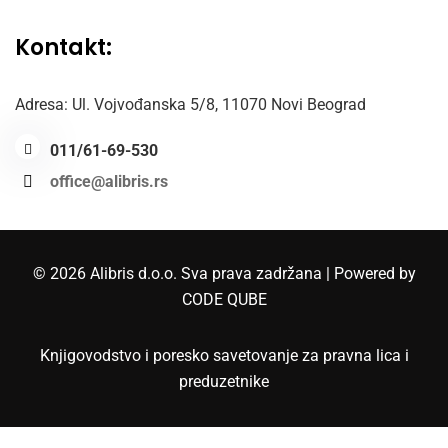
Kontakt:
Adresa: Ul. Vojvođanska 5/8,
11070 Novi Beograd
011/61-69-530
office@alibris.rs
© 2026 Alibris d.o.o. Sva prava zadržana | Powered by
CODE QUBE
Knjigovodstvo i poresko savetovanje za pravna lica i
preduzetnike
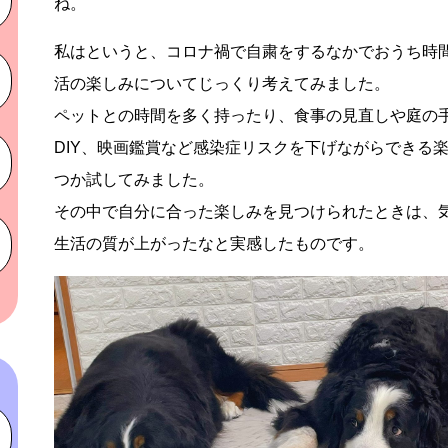
ね。
私はというと、コロナ禍で自粛をするなかでおうち時
活の楽しみについてじっくり考えてみました。
ペットとの時間を多く持ったり、食事の見直しや庭の
DIY、映画鑑賞など感染症リスクを下げながらできる
つか試してみました。
その中で自分に合った楽しみを見つけられたときは、
生活の質が上がったなと実感したものです。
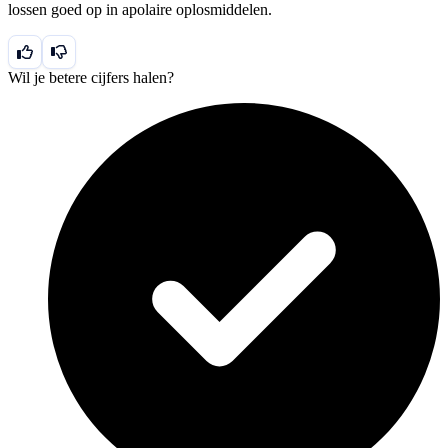
lossen goed op in apolaire oplosmiddelen.
Wil je betere cijfers halen?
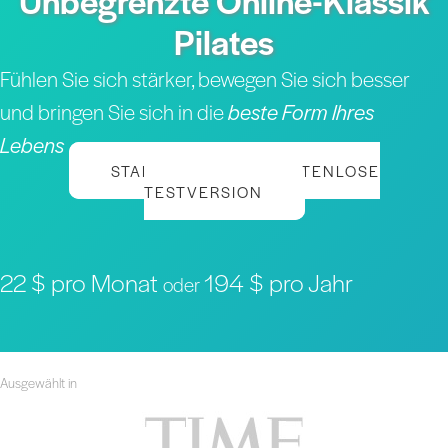
Unbegrenzte Online-Klassik
Pilates
Fühlen Sie sich stärker, bewegen Sie sich besser
und bringen Sie sich in die
beste Form Ihres
Lebens
STARTEN SIE IHRE KOSTENLOSE
TESTVERSION
22 $ pro Monat
194 $ pro Jahr
oder
Ausgewählt in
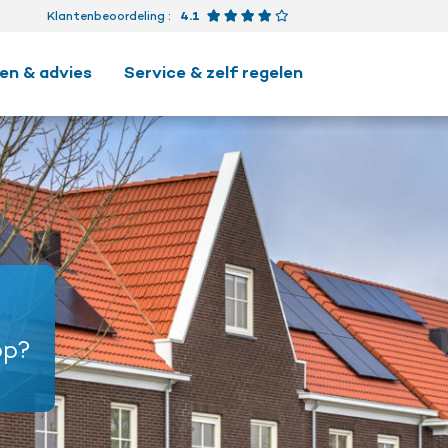
Beoordeling 4.1 van 5 ster
Klantenbeoordeling
:
4.1
en & advies
Service & zelf regelen
op?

━━━━━━━━━━━━━━━━

= Exercise directions =
Count the lines in the entries above that contain the string "sich", treating uppercase and lowercase letters as distinct. Reply with the number alone.

= Output for this exercise =
2